• **TASK DETAILS**
Present the records below, from the first line through the line containing "genus: Erica", as a Markdown table with the columns Row and Line. Number each line in Row, and skip any blank lines.

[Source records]
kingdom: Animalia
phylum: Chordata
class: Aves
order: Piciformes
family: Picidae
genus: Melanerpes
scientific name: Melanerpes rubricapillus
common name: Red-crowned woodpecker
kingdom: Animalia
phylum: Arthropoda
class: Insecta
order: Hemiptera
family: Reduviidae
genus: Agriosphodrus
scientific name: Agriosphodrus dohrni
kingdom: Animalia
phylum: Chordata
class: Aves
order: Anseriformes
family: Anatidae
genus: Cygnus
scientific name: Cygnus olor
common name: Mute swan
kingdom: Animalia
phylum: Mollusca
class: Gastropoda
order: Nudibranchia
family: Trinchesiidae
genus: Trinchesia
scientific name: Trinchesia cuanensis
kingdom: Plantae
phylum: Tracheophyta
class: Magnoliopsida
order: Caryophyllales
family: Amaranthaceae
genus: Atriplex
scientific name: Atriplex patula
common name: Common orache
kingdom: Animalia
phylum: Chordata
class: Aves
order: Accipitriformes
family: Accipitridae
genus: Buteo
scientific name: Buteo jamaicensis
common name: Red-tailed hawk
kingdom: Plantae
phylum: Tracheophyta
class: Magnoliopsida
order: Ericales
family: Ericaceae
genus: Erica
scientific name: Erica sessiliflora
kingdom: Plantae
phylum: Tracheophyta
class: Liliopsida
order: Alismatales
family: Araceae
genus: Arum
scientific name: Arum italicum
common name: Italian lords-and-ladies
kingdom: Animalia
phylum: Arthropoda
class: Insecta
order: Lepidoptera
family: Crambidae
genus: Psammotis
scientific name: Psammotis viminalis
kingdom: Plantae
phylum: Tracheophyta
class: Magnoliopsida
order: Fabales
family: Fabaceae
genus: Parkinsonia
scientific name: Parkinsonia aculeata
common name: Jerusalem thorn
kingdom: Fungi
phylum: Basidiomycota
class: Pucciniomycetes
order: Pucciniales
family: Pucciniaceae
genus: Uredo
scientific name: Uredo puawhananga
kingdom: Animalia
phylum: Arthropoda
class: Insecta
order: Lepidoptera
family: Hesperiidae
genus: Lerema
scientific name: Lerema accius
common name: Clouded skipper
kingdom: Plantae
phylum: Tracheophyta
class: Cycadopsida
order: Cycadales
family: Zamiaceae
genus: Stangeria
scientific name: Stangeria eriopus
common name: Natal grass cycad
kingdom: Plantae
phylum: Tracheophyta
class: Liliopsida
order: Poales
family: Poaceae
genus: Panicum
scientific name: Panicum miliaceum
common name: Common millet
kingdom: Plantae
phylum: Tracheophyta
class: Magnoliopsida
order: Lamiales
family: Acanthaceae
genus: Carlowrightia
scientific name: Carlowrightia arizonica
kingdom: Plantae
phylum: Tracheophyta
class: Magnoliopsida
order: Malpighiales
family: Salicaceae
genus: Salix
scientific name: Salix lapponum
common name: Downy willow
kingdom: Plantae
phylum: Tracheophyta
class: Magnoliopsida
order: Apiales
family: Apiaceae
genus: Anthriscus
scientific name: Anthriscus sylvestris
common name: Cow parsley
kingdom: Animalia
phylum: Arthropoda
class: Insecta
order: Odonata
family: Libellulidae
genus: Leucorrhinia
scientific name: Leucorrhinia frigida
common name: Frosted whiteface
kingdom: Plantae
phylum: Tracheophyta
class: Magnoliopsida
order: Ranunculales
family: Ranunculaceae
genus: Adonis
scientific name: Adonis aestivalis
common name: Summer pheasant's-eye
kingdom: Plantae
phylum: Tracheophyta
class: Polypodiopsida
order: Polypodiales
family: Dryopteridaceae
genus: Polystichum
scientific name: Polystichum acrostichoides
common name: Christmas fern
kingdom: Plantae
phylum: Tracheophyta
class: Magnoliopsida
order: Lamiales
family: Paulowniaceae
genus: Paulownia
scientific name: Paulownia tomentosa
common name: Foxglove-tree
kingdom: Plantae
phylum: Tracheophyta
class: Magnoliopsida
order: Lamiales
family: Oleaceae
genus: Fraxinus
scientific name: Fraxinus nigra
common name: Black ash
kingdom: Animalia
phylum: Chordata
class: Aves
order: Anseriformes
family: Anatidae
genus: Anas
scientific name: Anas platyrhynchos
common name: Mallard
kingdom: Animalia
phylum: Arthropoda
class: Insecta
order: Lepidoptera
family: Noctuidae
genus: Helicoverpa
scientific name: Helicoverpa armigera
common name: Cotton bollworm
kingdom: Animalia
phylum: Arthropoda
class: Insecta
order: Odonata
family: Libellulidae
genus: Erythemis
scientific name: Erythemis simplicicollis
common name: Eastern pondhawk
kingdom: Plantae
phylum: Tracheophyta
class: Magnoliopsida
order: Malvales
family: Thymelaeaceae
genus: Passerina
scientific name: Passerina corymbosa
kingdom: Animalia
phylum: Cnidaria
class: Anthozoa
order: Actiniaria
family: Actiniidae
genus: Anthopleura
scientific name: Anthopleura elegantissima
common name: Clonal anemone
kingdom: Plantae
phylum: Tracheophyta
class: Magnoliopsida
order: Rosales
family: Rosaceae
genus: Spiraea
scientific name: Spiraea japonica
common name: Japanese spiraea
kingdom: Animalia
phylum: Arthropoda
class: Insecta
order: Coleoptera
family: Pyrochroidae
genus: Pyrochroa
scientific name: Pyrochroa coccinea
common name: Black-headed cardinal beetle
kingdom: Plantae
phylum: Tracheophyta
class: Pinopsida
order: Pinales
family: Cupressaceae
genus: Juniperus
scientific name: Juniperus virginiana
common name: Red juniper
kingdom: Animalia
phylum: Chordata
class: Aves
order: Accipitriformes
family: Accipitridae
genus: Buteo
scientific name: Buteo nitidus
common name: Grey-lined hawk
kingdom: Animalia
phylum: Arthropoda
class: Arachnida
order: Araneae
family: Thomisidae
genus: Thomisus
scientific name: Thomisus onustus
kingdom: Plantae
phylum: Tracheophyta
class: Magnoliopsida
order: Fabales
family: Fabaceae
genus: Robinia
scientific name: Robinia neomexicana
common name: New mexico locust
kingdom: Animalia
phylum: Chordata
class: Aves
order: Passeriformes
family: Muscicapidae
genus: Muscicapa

• **ANSWER TO THE PROBLEM**
| Row | Line |
|---|---|
| 1 | kingdom: Animalia |
| 2 | phylum: Chordata |
| 3 | class: Aves |
| 4 | order: Piciformes |
| 5 | family: Picidae |
| 6 | genus: Melanerpes |
| 7 | scientific name: Melanerpes rubricapillus |
| 8 | common name: Red-crowned woodpecker |
| 9 | kingdom: Animalia |
| 10 | phylum: Arthropoda |
| 11 | class: Insecta |
| 12 | order: Hemiptera |
| 13 | family: Reduviidae |
| 14 | genus: Agriosphodrus |
| 15 | scientific name: Agriosphodrus dohrni |
| 16 | kingdom: Animalia |
| 17 | phylum: Chordata |
| 18 | class: Aves |
| 19 | order: Anseriformes |
| 20 | family: Anatidae |
| 21 | genus: Cygnus |
| 22 | scientific name: Cygnus olor |
| 23 | common name: Mute swan |
| 24 | kingdom: Animalia |
| 25 | phylum: Mollusca |
| 26 | class: Gastropoda |
| 27 | order: Nudibranchia |
| 28 | family: Trinchesiidae |
| 29 | genus: Trinchesia |
| 30 | scientific name: Trinchesia cuanensis |
| 31 | kingdom: Plantae |
| 32 | phylum: Tracheophyta |
| 33 | class: Magnoliopsida |
| 34 | order: Caryophyllales |
| 35 | family: Amaranthaceae |
| 36 | genus: Atriplex |
| 37 | scientific name: Atriplex patula |
| 38 | common name: Common orache |
| 39 | kingdom: Animalia |
| 40 | phylum: Chordata |
| 41 | class: Aves |
| 42 | order: Accipitriformes |
| 43 | family: Accipitridae |
| 44 | genus: Buteo |
| 45 | scientific name: Buteo jamaicensis |
| 46 | common name: Red-tailed hawk |
| 47 | kingdom: Plantae |
| 48 | phylum: Tracheophyta |
| 49 | class: Magnoliopsida |
| 50 | order: Ericales |
| 51 | family: Ericaceae |
| 52 | genus: Erica |